→ **What is required**
Output each of the entries exactly, skipping every picture they contain.

▽

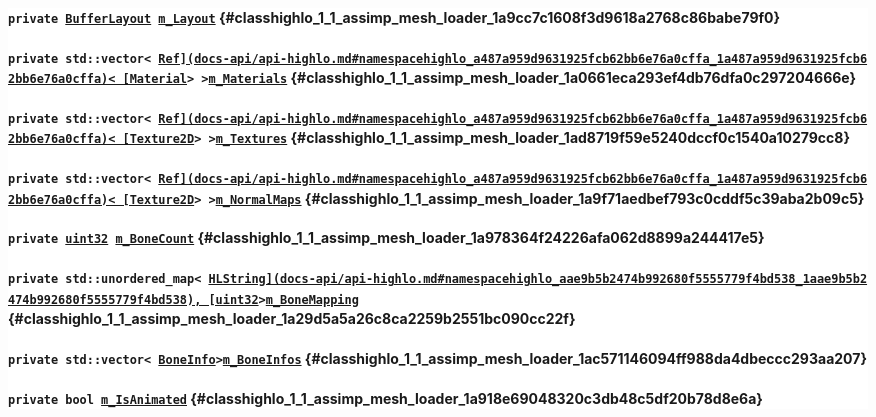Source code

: #### `private `[`BufferLayout`](docs-api/api-highlo--BufferLayout.md#classhighlo_1_1_buffer_layout)` `[`m_Layout`](#classhighlo_1_1_assimp_mesh_loader_1a9cc7c1608f3d9618a2768c86babe79f0) {#classhighlo_1_1_assimp_mesh_loader_1a9cc7c1608f3d9618a2768c86babe79f0}

#### `private std::vector< `[`Ref](docs-api/api-highlo.md#namespacehighlo_a487a959d9631925fcb62bb6e76a0cffa_1a487a959d9631925fcb62bb6e76a0cffa)< [Material`](docs-api/api-highlo--Material.md#classhighlo_1_1_material)` > > `[`m_Materials`](#classhighlo_1_1_assimp_mesh_loader_1a0661eca293ef4db76dfa0c297204666e) {#classhighlo_1_1_assimp_mesh_loader_1a0661eca293ef4db76dfa0c297204666e}

#### `private std::vector< `[`Ref](docs-api/api-highlo.md#namespacehighlo_a487a959d9631925fcb62bb6e76a0cffa_1a487a959d9631925fcb62bb6e76a0cffa)< [Texture2D`](docs-api/api-highlo--Texture2D.md#classhighlo_1_1_texture2_d)` > > `[`m_Textures`](#classhighlo_1_1_assimp_mesh_loader_1ad8719f59e5240dccf0c1540a10279cc8) {#classhighlo_1_1_assimp_mesh_loader_1ad8719f59e5240dccf0c1540a10279cc8}

#### `private std::vector< `[`Ref](docs-api/api-highlo.md#namespacehighlo_a487a959d9631925fcb62bb6e76a0cffa_1a487a959d9631925fcb62bb6e76a0cffa)< [Texture2D`](docs-api/api-highlo--Texture2D.md#classhighlo_1_1_texture2_d)` > > `[`m_NormalMaps`](#classhighlo_1_1_assimp_mesh_loader_1a9f71aedbef793c0cddf5c39aba2b09c5) {#classhighlo_1_1_assimp_mesh_loader_1a9f71aedbef793c0cddf5c39aba2b09c5}

#### `private `[`uint32`](#_base_types_8h_a1134b580f8da4de94ca6b1de4d37975e_1a1134b580f8da4de94ca6b1de4d37975e)` `[`m_BoneCount`](#classhighlo_1_1_assimp_mesh_loader_1a978364f24226afa062d8899a244417e5) {#classhighlo_1_1_assimp_mesh_loader_1a978364f24226afa062d8899a244417e5}

#### `private std::unordered_map< `[`HLString](docs-api/api-highlo.md#namespacehighlo_aae9b5b2474b992680f5555779f4bd538_1aae9b5b2474b992680f5555779f4bd538), [uint32`](#_base_types_8h_a1134b580f8da4de94ca6b1de4d37975e_1a1134b580f8da4de94ca6b1de4d37975e)` > `[`m_BoneMapping`](#classhighlo_1_1_assimp_mesh_loader_1a29d5a5a26c8ca2259b2551bc090cc22f) {#classhighlo_1_1_assimp_mesh_loader_1a29d5a5a26c8ca2259b2551bc090cc22f}

#### `private std::vector< `[`BoneInfo`](docs-api/api-highlo--BoneInfo.md#structhighlo_1_1_bone_info)` > `[`m_BoneInfos`](#classhighlo_1_1_assimp_mesh_loader_1ac571146094ff988da4dbeccc293aa207) {#classhighlo_1_1_assimp_mesh_loader_1ac571146094ff988da4dbeccc293aa207}

#### `private bool `[`m_IsAnimated`](#classhighlo_1_1_assimp_mesh_loader_1a918e69048320c3db48c5df20b78d8e6a) {#classhighlo_1_1_assimp_mesh_loader_1a918e69048320c3db48c5df20b78d8e6a}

△

→ **Written solution**
Source code

: #### `private `[`BufferLayout`](docs-api/api-highlo--BufferLayout.md#classhighlo_1_1_buffer_layout)` `[`m_Layout`](#classhighlo_1_1_assimp_mesh_loader_1a9cc7c1608f3d9618a2768c86babe79f0) {#classhighlo_1_1_assimp_mesh_loader_1a9cc7c1608f3d9618a2768c86babe79f0}

#### `private std::vector< `[`Ref](docs-api/api-highlo.md#namespacehighlo_a487a959d9631925fcb62bb6e76a0cffa_1a487a959d9631925fcb62bb6e76a0cffa)< [Material`](docs-api/api-highlo--Material.md#classhighlo_1_1_material)` > > `[`m_Materials`](#classhighlo_1_1_assimp_mesh_loader_1a0661eca293ef4db76dfa0c297204666e) {#classhighlo_1_1_assimp_mesh_loader_1a0661eca293ef4db76dfa0c297204666e}

#### `private std::vector< `[`Ref](docs-api/api-highlo.md#namespacehighlo_a487a959d9631925fcb62bb6e76a0cffa_1a487a959d9631925fcb62bb6e76a0cffa)< [Texture2D`](docs-api/api-highlo--Texture2D.md#classhighlo_1_1_texture2_d)` > > `[`m_Textures`](#classhighlo_1_1_assimp_mesh_loader_1ad8719f59e5240dccf0c1540a10279cc8) {#classhighlo_1_1_assimp_mesh_loader_1ad8719f59e5240dccf0c1540a10279cc8}

#### `private std::vector< `[`Ref](docs-api/api-highlo.md#namespacehighlo_a487a959d9631925fcb62bb6e76a0cffa_1a487a959d9631925fcb62bb6e76a0cffa)< [Texture2D`](docs-api/api-highlo--Texture2D.md#classhighlo_1_1_texture2_d)` > > `[`m_NormalMaps`](#classhighlo_1_1_assimp_mesh_loader_1a9f71aedbef793c0cddf5c39aba2b09c5) {#classhighlo_1_1_assimp_mesh_loader_1a9f71aedbef793c0cddf5c39aba2b09c5}

#### `private `[`uint32`](#_base_types_8h_a1134b580f8da4de94ca6b1de4d37975e_1a1134b580f8da4de94ca6b1de4d37975e)` `[`m_BoneCount`](#classhighlo_1_1_assimp_mesh_loader_1a978364f24226afa062d8899a244417e5) {#classhighlo_1_1_assimp_mesh_loader_1a978364f24226afa062d8899a244417e5}

#### `private std::unordered_map< `[`HLString](docs-api/api-highlo.md#namespacehighlo_aae9b5b2474b992680f5555779f4bd538_1aae9b5b2474b992680f5555779f4bd538), [uint32`](#_base_types_8h_a1134b580f8da4de94ca6b1de4d37975e_1a1134b580f8da4de94ca6b1de4d37975e)` > `[`m_BoneMapping`](#classhighlo_1_1_assimp_mesh_loader_1a29d5a5a26c8ca2259b2551bc090cc22f) {#classhighlo_1_1_assimp_mesh_loader_1a29d5a5a26c8ca2259b2551bc090cc22f}

#### `private std::vector< `[`BoneInfo`](docs-api/api-highlo--BoneInfo.md#structhighlo_1_1_bone_info)` > `[`m_BoneInfos`](#classhighlo_1_1_assimp_mesh_loader_1ac571146094ff988da4dbeccc293aa207) {#classhighlo_1_1_assimp_mesh_loader_1ac571146094ff988da4dbeccc293aa207}

#### `private bool `[`m_IsAnimated`](#classhighlo_1_1_assimp_mesh_loader_1a918e69048320c3db48c5df20b78d8e6a) {#classhighlo_1_1_assimp_mesh_loader_1a918e69048320c3db48c5df20b78d8e6a}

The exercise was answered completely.